Avec cette place de leader au général, ton objectif est-il plus que jamais de rentrer dans le cercle des triples vainqueurs de La Solitaire du Figaro ?
L’objectif est de continuer à bien naviguer aux avant-postes, comme j’ai pu le faire en partie sur la première étape, totalement sur la deuxième. Je pense qu’il y aura un vrai bilan à tirer au bout de la troisième étape, il nous restera alors un sprint, on verra le classement général et les écarts à ce moment. Là, on est encore loin de Saint-Nazaire, il y a une étape qui s’annonce très difficile, on a deux étapes dans les pattes, un peu de fatigue qui s’accumule. Et avec le classement général qui commence à se dessiner, certains vont jouer un peu différemment, on verra. C’est sûr que je ne peux pas être mieux placé, mais il reste un gros bout de chemin à parcourir.

Cette troisième étape ressemble à une étape de haute montagne, non ?
Oui, ce sera le grand parcours dans tous les cas, avec beaucoup de pièges, le Raz Blanchard, le Raz de Sein, le Four, tout le monde connaît bien, mais ce sont des endroits qui peuvent être compliqués. Et puis une arrivée à Saint-Nazaire qui peut être difficile. Donc oui, sur cette étape, il y a plusieurs cols hors catégorie.

Tu as fini avec 35 minutes d’avance sur Sam Goodchild, qu’est-ce que cela t’inspire ?
C’est pas mal, j’en avais un peu plus à un moment, c’est revenu un peu par derrière, mais c’est toujours bon à prendre. On sait que sur La Solitaire du Figaro, ça peut se jouer à pas grand-chose. Il y aura peut-être une étape totalement décisive qui va tout chambouler, on verra, mais c’est bien de prendre la tête et d’avoir un petit matelas sur les poursuivants. Maintenant, on regardera ça demain à tête reposée, j’ai besoin de me reposer, je suis bien fatigué, c’était une étape assez courte, mais je n’ai pas beaucoup dormi. La première nuit, j’étais vraiment sur le placement pour essayer de passer en tête à Eddystone, ensuite, j’ai beaucoup barré, donc il va falloir récupérer.

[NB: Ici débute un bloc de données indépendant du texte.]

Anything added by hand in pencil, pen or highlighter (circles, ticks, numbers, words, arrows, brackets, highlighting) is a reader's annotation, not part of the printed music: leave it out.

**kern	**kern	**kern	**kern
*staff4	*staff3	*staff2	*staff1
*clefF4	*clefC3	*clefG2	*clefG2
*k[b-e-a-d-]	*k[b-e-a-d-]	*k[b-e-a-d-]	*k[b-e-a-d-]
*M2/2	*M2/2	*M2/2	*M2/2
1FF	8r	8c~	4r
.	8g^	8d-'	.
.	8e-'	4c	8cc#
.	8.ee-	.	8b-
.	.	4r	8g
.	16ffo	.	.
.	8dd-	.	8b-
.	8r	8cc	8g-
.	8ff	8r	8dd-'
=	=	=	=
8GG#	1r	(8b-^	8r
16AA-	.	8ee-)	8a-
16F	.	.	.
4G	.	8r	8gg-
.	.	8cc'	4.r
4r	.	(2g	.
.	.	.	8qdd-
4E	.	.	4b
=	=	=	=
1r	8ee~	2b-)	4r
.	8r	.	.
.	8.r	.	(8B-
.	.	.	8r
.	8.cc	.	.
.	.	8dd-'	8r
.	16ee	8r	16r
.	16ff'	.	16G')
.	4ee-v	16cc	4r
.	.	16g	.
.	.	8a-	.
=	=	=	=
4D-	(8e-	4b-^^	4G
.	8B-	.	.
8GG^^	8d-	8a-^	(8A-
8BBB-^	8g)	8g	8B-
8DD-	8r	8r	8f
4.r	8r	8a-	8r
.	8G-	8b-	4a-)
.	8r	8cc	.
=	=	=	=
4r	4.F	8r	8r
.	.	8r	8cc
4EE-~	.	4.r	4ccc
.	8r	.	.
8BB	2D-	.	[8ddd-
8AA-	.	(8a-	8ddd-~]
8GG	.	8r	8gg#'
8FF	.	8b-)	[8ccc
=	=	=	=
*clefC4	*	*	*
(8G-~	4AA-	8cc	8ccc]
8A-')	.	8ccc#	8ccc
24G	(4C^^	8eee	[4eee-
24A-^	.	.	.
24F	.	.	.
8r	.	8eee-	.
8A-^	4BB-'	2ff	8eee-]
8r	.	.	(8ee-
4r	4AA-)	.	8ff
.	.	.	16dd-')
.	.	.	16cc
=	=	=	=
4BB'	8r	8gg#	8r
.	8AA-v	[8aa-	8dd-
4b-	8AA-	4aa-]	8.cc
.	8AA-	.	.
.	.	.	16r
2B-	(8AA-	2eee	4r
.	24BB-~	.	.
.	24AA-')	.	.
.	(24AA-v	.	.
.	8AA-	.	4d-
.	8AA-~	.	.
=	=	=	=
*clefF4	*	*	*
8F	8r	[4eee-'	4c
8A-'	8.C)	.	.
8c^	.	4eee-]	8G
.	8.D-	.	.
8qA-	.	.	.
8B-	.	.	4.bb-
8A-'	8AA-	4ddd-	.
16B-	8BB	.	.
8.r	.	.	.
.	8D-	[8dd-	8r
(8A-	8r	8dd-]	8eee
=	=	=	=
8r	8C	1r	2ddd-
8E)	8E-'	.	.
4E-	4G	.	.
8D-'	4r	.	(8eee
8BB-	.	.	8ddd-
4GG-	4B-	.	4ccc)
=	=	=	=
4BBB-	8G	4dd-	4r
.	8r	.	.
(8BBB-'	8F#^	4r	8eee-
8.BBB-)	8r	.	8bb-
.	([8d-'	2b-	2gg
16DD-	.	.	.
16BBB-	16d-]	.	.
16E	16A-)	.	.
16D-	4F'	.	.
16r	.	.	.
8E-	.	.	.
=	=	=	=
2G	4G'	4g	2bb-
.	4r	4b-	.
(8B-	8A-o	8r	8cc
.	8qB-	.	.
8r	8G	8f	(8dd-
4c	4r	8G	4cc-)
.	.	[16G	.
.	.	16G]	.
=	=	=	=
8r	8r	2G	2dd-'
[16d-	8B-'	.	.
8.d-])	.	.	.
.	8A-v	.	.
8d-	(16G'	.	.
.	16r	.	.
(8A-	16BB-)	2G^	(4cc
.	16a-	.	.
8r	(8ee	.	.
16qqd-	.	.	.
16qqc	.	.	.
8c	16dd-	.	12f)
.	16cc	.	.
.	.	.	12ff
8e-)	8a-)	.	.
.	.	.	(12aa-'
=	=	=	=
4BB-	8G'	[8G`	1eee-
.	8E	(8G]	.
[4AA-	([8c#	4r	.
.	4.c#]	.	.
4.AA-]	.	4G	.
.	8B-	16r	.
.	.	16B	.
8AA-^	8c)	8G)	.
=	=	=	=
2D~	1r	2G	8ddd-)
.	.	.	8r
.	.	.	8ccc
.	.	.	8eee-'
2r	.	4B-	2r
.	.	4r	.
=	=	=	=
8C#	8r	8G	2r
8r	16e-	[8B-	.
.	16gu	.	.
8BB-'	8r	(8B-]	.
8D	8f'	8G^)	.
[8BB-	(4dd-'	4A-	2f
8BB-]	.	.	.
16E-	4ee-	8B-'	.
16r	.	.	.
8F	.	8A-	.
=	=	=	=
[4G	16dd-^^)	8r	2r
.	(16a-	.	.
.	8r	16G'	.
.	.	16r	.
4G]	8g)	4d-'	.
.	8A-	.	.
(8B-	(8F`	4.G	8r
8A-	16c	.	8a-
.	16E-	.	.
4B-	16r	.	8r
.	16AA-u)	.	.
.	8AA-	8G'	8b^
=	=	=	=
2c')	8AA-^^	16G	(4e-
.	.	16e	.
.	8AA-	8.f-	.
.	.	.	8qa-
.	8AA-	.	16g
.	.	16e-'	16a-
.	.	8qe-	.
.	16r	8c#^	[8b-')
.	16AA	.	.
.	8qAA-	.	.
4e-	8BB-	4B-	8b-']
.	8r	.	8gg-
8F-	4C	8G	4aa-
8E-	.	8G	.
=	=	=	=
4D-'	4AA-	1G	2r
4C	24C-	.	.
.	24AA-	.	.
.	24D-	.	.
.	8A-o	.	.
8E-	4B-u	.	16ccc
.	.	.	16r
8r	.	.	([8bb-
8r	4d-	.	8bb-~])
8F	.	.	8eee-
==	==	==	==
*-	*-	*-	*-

Ça veut dire quoi « pas beaucoup dormi » ?
J’ai dû faire deux siestes la première nuit, trois-quatre de vingt minutes la deuxième journée et voilà. J’ai essayé d’en faire une tout à l’heure, parce que je commençais à avoir les yeux qui se fermaient tout seuls, mais le vent est rentré, donc j’ai tenu avec l’adrénaline, je me suis passé la tête sous l’eau, et le fait que la ligne d’arrivée approche aide à tenir.